(Stored entries)
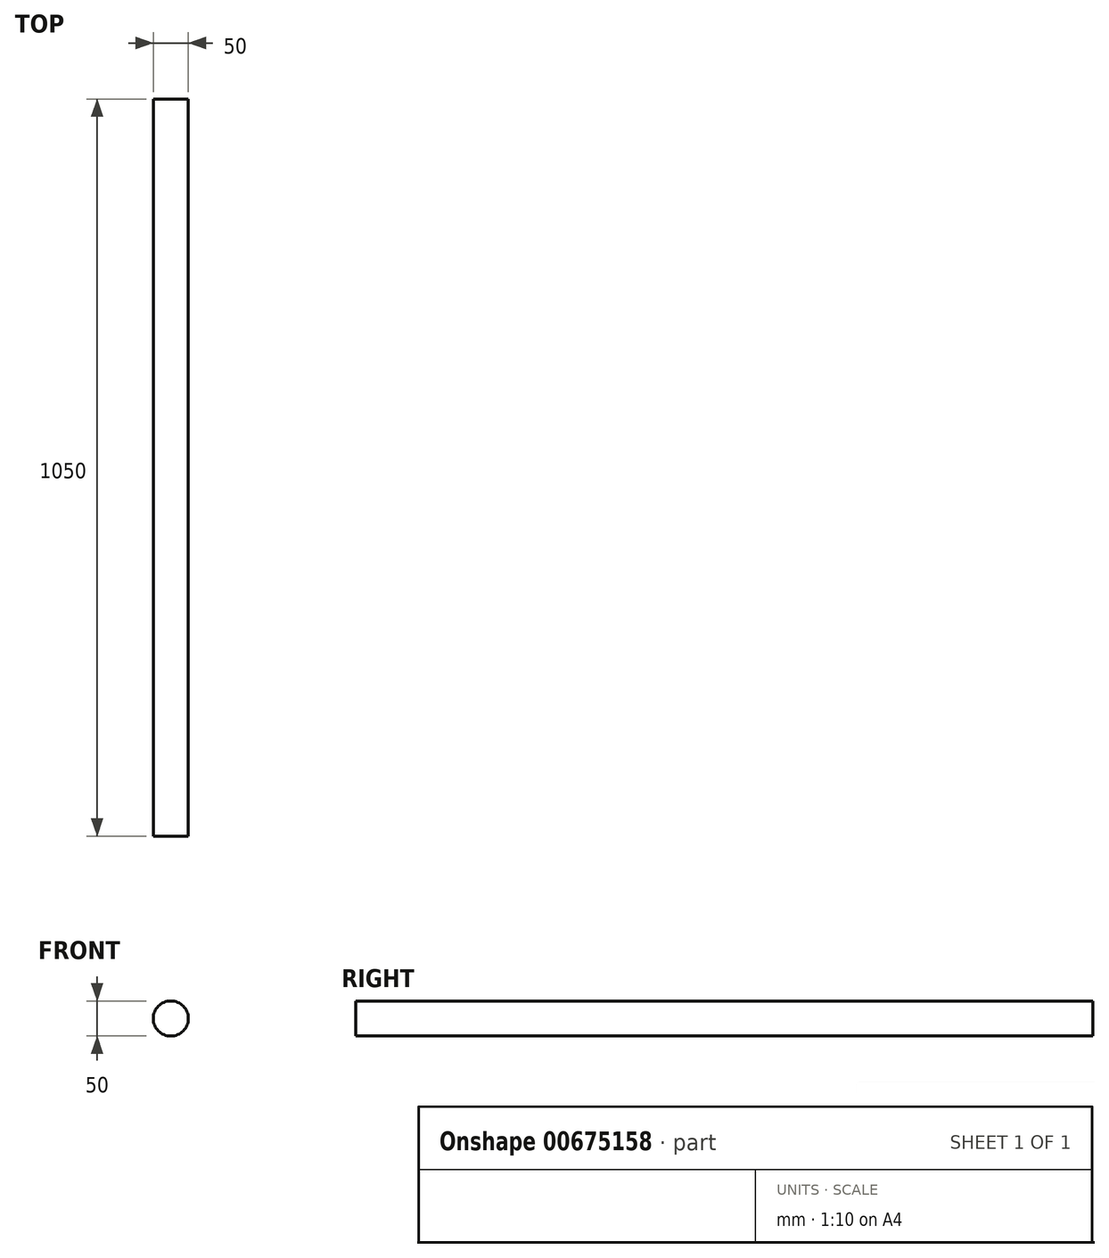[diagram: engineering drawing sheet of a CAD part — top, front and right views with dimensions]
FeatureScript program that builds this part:
annotation { "Feature Type Name" : "Feature", "Feature Type Description" : "" }
export const myFeature = defineFeature(function(context is Context, id is Id, definition is map)
    precondition{}
    {
        {
            var Q0;
            Q0=qCreatedBy(makeId("Front.planeOp"),FACE);
            var sketch = newSketch(context, id + "F0", { "sketchPlane" : qUnion([Q0])});
            skCircle(sketch, "E0", {"center": v(0, 0) * mm, "radius": 25 * mm});
            skSolve(sketch);
        }
        {
            var Q0;
            Q0=makeQuery(id+"F0.imprint","IMPRINT",FACE,{"disambiguationData":[TD([[makeQuery(id+"F0.imprint","IMPRINT",EDGE,{"derivedFrom":sQuery(id+"F0.wireOp",EDGE,"E0")}),1.0]])]});
            extrude(context, id + "F1", {"entities" : qUnion([Q0]), "depth" : 950 * mm, "offsetDistance" : 25 * mm});
        }
        {
            var Q0;
            Q0 = qSketchRegion(id + "F0", true);
            extrude(context, id + "F2", {"entities" : qUnion([Q0]), "operationType" : NewBodyOperationType.ADD, "oppositeDirection" : true, "depth" : 100 * mm, "offsetDistance" : 25 * mm});
        }
    });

• [DIRECTIONS]:
Can you rewrite the records with every "offsetDistance" changed to "offsetDepth", leaving everything else as is and omitting the pictures?

• [FINAL ANSWER]:
[diagram: engineering drawing sheet of a CAD part — top, front and right views with dimensions]
FeatureScript program that builds this part:
annotation { "Feature Type Name" : "Feature", "Feature Type Description" : "" }
export const myFeature = defineFeature(function(context is Context, id is Id, definition is map)
    precondition{}
    {
        {
            var Q0;
            Q0=qCreatedBy(makeId("Front.planeOp"),FACE);
            var sketch = newSketch(context, id + "F0", { "sketchPlane" : qUnion([Q0])});
            skCircle(sketch, "E0", {"center": v(0, 0) * mm, "radius": 25 * mm});
            skSolve(sketch);
        }
        {
            var Q0;
            Q0=makeQuery(id+"F0.imprint","IMPRINT",FACE,{"disambiguationData":[TD([[makeQuery(id+"F0.imprint","IMPRINT",EDGE,{"derivedFrom":sQuery(id+"F0.wireOp",EDGE,"E0")}),1.0]])]});
            extrude(context, id + "F1", {"entities" : qUnion([Q0]), "depth" : 950 * mm, "offsetDepth" : 25 * mm});
        }
        {
            var Q0;
            Q0 = qSketchRegion(id + "F0", true);
            extrude(context, id + "F2", {"entities" : qUnion([Q0]), "operationType" : NewBodyOperationType.ADD, "oppositeDirection" : true, "depth" : 100 * mm, "offsetDepth" : 25 * mm});
        }
    });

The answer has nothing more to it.